周りに高い建物も無い。おかしい…一番高いエレジアの城も見えないなんて…と考えて、やっと気付いた。


「ここ、お城のてっぺん?」

「良い景色での飯は美味いからな!!見張りもしなきゃだしよ」


そういえばルフィが起きたのは見張りの交代だったと思い出す。

此処には此処を登る梯子も無いし近くの窓からだって此処に登るのは無理だ。

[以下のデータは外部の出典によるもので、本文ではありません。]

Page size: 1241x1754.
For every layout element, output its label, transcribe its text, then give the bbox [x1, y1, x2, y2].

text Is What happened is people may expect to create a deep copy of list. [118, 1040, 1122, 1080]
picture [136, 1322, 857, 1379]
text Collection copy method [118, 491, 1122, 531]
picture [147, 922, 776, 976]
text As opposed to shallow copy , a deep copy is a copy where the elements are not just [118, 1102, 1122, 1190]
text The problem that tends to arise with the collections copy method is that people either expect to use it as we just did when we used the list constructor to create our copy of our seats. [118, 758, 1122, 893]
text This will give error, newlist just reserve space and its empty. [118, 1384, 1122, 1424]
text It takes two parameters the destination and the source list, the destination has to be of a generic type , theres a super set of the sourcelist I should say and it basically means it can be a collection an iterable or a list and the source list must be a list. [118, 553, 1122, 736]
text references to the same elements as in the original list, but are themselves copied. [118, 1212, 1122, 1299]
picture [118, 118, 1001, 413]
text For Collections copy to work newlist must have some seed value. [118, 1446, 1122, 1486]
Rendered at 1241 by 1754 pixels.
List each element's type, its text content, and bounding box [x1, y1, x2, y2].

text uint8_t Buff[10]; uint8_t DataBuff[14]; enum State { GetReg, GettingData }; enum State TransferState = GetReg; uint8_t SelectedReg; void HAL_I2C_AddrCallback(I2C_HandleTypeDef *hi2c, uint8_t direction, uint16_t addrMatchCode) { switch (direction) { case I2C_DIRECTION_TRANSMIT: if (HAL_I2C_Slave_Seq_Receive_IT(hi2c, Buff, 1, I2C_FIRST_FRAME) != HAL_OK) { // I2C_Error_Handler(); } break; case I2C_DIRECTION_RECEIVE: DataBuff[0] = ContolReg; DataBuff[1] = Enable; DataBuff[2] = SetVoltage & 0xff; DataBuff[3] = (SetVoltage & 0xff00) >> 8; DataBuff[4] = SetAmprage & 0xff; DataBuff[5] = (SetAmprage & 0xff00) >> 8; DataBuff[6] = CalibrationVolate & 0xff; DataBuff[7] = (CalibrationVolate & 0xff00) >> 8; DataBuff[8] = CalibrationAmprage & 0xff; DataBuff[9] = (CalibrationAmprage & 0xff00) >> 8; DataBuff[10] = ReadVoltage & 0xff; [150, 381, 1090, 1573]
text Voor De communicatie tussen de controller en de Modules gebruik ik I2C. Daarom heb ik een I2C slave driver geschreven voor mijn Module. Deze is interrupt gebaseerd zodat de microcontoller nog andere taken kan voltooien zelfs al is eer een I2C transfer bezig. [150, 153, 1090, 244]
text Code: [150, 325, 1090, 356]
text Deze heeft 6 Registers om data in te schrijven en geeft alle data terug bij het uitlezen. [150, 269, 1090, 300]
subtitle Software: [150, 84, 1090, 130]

ウタワールドだとそもそも飛べるし、欲しいものは取れるからわざわざ登るという考えもなかった…だから、此処に来たことはない。


「此処からみると…エレジアってこう見えるんだ」

「なんだ、まだウタの知らない景色だったか?」

「うん…そうだね」

「あはは!ならよかった。もいっこステージ見つけれたな!!もうけもうけっ」


そう笑いながら、とっとと籠からサンドイッチを取り出して食べている。

とうに怒る気も、先程までの鬱々とした気も失せた。諦めて自分も食べるか…とルフィの隣に座る。


12年で初めて見つけた場所から12年ぶりに友達と食べる、食べ慣れた味のサンドイッチは…美味しくないわけもなく、少し無言で二人で食べ進めた。